▸ **List of tasks**
- 1) Translate the sentence "The mappings are removed by a deregister call." from the excerpt on network card buffer registration below into Spanish.
- 2) Write the next part of the excerpt on network card buffer registration, picking up after its final sentence.

Start of Document extract

If user-level networking is enabled, mappings from of buffers that can be used to send/receive
data have to be installed on the card. When register is called, it executes an RPC to
the card driver which adds the required mappings to a hardware register table
(shown in Figure \ref{fig:translation}). The mappings are removed by a deregister call. Each of these
entries represents a 4k page that can be used as buffers. \textbf{Note: the number
table entries is limited ($\approx$140000) so registering big amount of memory with
the solarflare card might lead to problems.} To send data using such a buffer, we need to know
for a region id the corresponding first entry of the buffer table. Since the buffer id is the
offset within the region, we can directly compute the buffer table entry if we store the index
of the first entry of the region. Further with the buffer id being the offset in the region, we
can compute offsets within a 4k buffer entry (supported by the NIC). If a buffer crosses
a 4k buffer entry boundary, the packet has to be fragmented into two descriptors in the ringbuffers.

End of Document extract
Start of Exercise data

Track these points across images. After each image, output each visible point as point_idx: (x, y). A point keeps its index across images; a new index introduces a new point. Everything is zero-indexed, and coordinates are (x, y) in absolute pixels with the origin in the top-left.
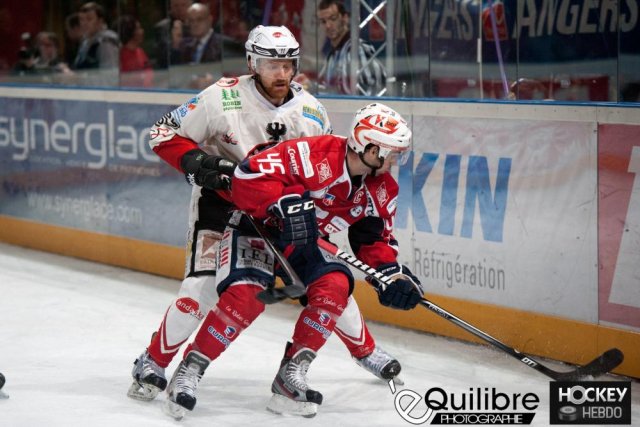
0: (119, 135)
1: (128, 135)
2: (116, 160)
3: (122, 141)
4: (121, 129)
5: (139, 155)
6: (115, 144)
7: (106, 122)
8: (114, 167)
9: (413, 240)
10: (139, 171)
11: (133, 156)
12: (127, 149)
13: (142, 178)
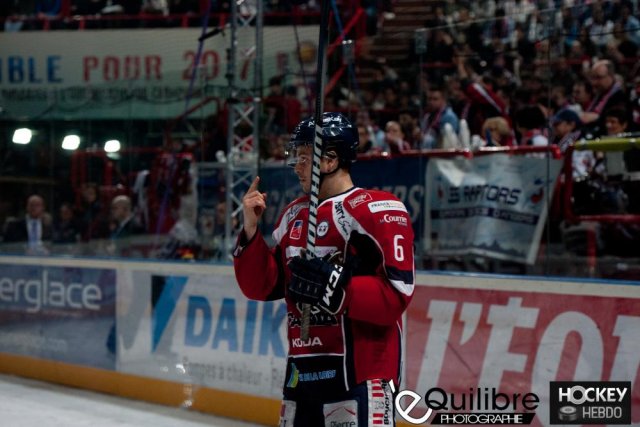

End of Exercise data
Start of Exercise data

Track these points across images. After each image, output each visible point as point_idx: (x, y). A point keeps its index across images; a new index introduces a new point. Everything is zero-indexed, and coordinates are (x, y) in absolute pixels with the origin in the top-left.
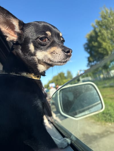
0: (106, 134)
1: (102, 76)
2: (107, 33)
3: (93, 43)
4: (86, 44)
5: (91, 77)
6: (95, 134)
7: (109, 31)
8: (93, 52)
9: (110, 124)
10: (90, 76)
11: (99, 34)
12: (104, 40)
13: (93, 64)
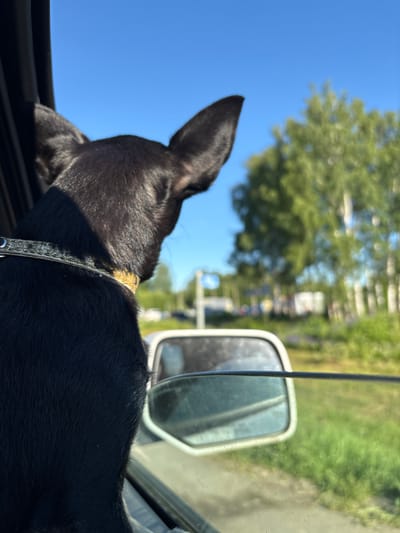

End of Exercise data
Start of Exercise data

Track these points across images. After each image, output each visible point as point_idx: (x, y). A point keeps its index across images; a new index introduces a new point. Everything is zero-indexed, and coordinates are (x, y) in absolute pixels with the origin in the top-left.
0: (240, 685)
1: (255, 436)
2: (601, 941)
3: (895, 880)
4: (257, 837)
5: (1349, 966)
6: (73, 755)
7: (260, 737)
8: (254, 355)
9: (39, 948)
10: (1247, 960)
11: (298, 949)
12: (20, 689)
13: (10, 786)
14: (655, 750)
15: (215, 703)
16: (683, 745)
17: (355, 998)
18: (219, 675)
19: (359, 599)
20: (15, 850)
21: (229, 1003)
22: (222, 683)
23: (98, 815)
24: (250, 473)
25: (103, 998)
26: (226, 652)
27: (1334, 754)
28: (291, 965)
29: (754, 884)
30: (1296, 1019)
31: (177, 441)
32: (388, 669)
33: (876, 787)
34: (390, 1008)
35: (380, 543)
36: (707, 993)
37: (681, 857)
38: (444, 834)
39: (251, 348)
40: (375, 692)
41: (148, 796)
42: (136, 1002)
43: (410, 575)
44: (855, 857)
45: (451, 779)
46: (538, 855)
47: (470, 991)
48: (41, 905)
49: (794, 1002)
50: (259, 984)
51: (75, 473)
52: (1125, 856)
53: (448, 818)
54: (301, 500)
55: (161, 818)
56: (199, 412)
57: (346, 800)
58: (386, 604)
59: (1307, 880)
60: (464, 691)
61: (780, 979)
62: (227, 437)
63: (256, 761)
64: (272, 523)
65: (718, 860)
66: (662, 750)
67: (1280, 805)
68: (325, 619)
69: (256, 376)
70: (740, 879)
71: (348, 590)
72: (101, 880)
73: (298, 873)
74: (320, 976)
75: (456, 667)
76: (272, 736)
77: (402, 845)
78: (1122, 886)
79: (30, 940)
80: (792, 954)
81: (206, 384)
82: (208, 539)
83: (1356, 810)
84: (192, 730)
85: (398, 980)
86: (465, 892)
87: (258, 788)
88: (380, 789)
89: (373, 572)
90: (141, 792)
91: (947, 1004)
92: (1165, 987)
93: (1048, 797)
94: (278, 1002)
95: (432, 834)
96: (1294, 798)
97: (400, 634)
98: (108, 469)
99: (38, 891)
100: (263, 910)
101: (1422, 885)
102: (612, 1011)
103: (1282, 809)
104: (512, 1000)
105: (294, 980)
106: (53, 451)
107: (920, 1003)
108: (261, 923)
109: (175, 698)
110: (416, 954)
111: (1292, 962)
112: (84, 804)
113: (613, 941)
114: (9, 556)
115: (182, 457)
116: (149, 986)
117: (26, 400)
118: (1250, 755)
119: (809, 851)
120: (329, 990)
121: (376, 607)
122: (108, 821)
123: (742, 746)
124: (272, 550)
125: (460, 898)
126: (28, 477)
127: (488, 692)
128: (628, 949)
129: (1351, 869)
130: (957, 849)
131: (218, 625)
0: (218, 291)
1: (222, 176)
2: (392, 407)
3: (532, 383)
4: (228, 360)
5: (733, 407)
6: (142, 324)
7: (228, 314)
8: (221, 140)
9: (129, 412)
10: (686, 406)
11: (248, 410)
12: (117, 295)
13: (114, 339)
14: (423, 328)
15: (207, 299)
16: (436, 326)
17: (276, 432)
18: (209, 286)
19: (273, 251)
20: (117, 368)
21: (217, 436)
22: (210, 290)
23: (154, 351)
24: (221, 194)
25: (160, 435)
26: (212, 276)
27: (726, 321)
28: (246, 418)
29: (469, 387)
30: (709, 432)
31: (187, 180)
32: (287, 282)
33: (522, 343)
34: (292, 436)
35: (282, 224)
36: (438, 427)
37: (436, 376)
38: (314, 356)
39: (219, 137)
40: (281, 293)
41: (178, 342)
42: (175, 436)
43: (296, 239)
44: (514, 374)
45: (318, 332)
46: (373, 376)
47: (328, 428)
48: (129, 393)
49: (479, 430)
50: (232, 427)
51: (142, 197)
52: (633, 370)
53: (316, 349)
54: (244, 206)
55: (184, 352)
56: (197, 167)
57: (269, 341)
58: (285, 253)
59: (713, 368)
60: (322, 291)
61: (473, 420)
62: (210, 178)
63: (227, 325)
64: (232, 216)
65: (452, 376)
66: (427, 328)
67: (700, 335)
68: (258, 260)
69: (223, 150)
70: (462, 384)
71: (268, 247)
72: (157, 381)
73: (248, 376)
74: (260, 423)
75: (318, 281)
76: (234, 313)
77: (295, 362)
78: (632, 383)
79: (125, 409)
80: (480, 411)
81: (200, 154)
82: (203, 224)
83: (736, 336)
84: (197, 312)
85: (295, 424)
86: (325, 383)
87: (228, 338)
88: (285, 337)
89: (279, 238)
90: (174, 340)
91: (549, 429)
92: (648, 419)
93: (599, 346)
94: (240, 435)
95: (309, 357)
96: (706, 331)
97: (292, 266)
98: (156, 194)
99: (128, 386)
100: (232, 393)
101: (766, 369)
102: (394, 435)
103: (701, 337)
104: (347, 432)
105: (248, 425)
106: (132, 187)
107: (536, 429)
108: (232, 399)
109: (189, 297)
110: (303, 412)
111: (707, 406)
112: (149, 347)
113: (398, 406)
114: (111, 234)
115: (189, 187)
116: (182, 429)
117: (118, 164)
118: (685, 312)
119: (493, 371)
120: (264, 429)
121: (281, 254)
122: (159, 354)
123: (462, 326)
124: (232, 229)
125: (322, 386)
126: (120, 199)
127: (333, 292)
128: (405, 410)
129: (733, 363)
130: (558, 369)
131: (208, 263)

End of Exercise data

▸ **Task answers**
- 1) Las asignaciones se eliminan mediante una llamada a deregister.

- 2)
\begin{figure}[h]
	\caption{Translation from region id + buffer id to buffer table entry of the solarflare card}
	\includegraphics[width=\textwidth]{pics/sfn5122f.pdf}
	\label{fig:translation}
\end{figure}

After the setup, we can directly access the hardware registers for managing the VNIC. If we call
\texttt{devq\_enqueue()} now, the region and buffer id are translated to an buffer table
entry and an offset which can be used to build a descriptor. The \texttt{flags} of the
\texttt{devq\_enqueue()} function are used to define if the buffer we enqueue is a receive
or send buffer. Additionally to the descriptor, we also write the buffer id, region id and
other information alongside the descriptor so a second translation of
buffer table index to region and buffer id is not necessary on \texttt{devq\_dequeue()}.
Since both \texttt{devq\_enqueue} and \texttt{devq\_dequeue} directly access hardware
registers, \texttt{devq\_notify} is a NOP. Here we use the semantics, that enqueing/dequeueing
on a queue is possible before receiving a notify.

\section{Implementation IDC Backend}
The IDC backend facilitates communication between two processes on either the same core
or two different cores. The communication channel is based on Flounder interfaces. To set
up such a channel, one of the endpoints exports the interface while the other simply connects
to the endpoint that exports functionality. The flounder interfaces are shown in Figure \ref{lst:descq}.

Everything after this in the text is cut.